» **TASK**
Find the line containing "mencionar otros pos". Reproduce it and every line after it up to the end of the records, exactly as written.
─── MATERIALS PROVIDED
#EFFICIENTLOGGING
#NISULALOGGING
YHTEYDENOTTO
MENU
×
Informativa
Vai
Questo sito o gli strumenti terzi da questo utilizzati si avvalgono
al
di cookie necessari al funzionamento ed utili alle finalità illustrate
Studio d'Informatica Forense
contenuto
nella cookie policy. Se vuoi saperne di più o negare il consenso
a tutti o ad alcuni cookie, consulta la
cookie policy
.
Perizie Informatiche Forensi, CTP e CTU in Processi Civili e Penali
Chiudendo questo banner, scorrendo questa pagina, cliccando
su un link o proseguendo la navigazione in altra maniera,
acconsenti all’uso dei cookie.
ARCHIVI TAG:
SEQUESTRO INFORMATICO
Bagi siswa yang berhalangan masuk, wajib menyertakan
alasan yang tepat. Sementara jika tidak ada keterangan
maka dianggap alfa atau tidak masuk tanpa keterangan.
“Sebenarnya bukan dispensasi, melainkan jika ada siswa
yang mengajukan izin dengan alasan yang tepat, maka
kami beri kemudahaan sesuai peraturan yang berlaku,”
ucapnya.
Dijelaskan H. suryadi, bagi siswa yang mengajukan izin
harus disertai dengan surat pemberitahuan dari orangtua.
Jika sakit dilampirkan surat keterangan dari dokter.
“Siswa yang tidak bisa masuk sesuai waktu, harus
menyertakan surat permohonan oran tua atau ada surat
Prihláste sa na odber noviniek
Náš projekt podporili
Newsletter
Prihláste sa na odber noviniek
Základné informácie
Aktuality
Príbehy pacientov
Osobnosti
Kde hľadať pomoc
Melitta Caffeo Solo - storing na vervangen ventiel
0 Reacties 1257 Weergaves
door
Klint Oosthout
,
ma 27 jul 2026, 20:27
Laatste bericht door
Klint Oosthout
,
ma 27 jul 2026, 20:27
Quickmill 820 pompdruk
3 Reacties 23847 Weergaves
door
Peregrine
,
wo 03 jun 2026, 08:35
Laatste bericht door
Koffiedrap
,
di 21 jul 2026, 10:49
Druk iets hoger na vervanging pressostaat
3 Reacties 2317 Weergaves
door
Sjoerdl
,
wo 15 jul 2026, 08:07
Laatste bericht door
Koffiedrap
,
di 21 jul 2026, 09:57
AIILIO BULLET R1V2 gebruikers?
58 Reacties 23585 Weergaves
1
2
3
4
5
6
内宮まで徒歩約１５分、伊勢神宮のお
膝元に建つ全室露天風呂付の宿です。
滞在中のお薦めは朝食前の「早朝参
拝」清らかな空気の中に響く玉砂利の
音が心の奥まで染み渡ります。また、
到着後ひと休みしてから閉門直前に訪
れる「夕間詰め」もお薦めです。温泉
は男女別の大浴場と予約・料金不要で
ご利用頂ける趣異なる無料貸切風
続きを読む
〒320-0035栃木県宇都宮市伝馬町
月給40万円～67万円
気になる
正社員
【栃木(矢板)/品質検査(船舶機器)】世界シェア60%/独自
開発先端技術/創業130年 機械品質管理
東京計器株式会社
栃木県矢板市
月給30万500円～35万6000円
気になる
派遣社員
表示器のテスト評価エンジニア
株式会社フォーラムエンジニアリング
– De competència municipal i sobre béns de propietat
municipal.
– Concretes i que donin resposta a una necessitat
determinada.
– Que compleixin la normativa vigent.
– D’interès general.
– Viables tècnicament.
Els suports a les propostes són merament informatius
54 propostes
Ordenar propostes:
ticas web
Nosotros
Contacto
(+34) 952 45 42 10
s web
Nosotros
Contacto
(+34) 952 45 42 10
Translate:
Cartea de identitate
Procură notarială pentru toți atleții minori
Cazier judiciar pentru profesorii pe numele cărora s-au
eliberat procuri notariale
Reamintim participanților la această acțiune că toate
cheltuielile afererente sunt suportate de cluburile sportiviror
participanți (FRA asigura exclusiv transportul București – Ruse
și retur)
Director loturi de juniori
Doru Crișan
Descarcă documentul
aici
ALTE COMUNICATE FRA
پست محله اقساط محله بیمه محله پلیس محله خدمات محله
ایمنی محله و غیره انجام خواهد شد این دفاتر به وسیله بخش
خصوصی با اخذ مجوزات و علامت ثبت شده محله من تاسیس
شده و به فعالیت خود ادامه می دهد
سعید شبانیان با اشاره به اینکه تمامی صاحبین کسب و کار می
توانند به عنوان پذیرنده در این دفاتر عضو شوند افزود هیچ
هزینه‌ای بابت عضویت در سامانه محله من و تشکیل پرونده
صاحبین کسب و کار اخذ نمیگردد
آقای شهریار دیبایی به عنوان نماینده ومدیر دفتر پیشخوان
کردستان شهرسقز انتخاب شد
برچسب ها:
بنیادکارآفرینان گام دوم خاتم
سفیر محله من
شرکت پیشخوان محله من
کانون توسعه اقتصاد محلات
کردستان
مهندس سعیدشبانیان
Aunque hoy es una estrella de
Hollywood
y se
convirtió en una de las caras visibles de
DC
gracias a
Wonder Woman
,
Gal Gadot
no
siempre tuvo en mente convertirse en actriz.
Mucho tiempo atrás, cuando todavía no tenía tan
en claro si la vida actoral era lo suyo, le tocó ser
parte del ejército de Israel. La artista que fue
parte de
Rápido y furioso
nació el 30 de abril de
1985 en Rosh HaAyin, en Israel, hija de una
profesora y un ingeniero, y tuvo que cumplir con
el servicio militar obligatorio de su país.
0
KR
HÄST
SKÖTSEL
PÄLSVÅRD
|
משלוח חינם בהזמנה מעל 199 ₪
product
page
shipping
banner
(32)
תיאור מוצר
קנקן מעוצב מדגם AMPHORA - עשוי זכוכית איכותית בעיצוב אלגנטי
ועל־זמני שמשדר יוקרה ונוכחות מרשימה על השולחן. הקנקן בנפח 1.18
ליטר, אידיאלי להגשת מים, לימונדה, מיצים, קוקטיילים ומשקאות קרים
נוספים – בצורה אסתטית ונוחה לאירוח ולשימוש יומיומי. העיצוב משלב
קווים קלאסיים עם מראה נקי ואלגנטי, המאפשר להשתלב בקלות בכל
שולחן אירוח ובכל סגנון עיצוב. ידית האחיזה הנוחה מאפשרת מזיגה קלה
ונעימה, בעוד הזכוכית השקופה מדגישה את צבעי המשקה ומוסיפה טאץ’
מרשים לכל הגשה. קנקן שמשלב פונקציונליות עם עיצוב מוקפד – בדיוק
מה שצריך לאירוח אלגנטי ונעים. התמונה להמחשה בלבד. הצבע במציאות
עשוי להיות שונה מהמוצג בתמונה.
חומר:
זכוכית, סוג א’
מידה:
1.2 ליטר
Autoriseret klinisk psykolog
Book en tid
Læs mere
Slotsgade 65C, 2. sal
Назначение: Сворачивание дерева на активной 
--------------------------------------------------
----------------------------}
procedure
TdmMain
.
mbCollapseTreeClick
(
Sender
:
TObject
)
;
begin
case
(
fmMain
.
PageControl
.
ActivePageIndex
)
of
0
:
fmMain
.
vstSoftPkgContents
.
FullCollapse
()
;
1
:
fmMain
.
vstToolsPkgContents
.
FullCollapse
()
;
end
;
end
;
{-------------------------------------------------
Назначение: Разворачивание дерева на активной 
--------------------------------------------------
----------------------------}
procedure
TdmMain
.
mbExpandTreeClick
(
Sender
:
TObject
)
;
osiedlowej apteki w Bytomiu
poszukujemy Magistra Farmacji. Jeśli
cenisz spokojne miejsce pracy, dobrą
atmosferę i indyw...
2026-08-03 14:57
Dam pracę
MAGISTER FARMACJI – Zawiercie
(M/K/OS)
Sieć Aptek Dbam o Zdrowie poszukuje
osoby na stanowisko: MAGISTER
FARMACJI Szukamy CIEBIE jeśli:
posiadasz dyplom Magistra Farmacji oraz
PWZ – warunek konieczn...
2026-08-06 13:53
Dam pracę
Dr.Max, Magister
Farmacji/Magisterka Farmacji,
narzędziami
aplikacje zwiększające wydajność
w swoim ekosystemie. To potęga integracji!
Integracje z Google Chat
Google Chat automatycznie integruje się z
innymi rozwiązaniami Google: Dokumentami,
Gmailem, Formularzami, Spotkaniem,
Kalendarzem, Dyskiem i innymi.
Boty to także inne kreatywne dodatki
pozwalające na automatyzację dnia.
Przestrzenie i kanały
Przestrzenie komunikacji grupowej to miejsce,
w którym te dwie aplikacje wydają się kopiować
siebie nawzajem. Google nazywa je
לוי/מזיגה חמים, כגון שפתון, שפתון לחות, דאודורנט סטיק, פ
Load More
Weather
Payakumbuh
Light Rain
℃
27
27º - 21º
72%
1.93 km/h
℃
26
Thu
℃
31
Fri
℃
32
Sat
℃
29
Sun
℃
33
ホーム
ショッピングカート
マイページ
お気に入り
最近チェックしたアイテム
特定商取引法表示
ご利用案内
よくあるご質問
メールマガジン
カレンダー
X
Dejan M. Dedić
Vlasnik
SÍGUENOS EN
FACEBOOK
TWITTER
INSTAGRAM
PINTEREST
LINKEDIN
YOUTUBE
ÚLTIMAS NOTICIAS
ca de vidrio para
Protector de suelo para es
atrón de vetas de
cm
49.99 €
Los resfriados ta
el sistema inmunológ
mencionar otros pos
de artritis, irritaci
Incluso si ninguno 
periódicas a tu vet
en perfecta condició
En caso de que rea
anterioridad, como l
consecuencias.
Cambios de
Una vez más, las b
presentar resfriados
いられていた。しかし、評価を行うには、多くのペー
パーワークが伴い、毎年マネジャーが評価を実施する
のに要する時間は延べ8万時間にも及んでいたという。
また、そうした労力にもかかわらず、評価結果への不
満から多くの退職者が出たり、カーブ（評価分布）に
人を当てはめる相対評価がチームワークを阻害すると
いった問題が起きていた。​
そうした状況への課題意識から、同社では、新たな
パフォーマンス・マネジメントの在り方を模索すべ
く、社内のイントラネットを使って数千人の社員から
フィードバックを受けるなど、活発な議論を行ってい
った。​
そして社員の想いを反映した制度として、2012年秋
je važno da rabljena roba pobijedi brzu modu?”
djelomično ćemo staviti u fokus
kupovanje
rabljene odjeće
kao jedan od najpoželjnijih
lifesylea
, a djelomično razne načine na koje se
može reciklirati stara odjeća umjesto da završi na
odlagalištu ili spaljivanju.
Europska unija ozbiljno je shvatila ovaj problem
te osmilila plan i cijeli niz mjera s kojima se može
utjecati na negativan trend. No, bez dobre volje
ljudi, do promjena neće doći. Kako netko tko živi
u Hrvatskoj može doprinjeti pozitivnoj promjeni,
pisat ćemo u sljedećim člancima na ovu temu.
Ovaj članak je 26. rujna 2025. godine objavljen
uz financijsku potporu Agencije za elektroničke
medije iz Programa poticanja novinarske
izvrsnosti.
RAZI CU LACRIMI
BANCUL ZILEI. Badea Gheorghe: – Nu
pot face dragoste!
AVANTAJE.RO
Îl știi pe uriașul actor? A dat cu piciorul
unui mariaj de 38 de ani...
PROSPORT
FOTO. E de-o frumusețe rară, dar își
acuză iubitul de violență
──────
» **REPLY**
mencionar otros pos
de artritis, irritaci
Incluso si ninguno 
periódicas a tu vet
en perfecta condició
En caso de que rea
anterioridad, como l
consecuencias.
Cambios de
Una vez más, las b
presentar resfriados
いられていた。しかし、評価を行うには、多くのペー
パーワークが伴い、毎年マネジャーが評価を実施する
のに要する時間は延べ8万時間にも及んでいたという。
また、そうした労力にもかかわらず、評価結果への不
満から多くの退職者が出たり、カーブ（評価分布）に
人を当てはめる相対評価がチームワークを阻害すると
いった問題が起きていた。​
そうした状況への課題意識から、同社では、新たな
パフォーマンス・マネジメントの在り方を模索すべ
く、社内のイントラネットを使って数千人の社員から
フィードバックを受けるなど、活発な議論を行ってい
った。​
そして社員の想いを反映した制度として、2012年秋
je važno da rabljena roba pobijedi brzu modu?”
djelomično ćemo staviti u fokus
kupovanje
rabljene odjeće
kao jedan od najpoželjnijih
lifesylea
, a djelomično razne načine na koje se
može reciklirati stara odjeća umjesto da završi na
odlagalištu ili spaljivanju.
Europska unija ozbiljno je shvatila ovaj problem
te osmilila plan i cijeli niz mjera s kojima se može
utjecati na negativan trend. No, bez dobre volje
ljudi, do promjena neće doći. Kako netko tko živi
u Hrvatskoj može doprinjeti pozitivnoj promjeni,
pisat ćemo u sljedećim člancima na ovu temu.
Ovaj članak je 26. rujna 2025. godine objavljen
uz financijsku potporu Agencije za elektroničke
medije iz Programa poticanja novinarske
izvrsnosti.
RAZI CU LACRIMI
BANCUL ZILEI. Badea Gheorghe: – Nu
pot face dragoste!
AVANTAJE.RO
Îl știi pe uriașul actor? A dat cu piciorul
unui mariaj de 38 de ani...
PROSPORT
FOTO. E de-o frumusețe rară, dar își
acuză iubitul de violență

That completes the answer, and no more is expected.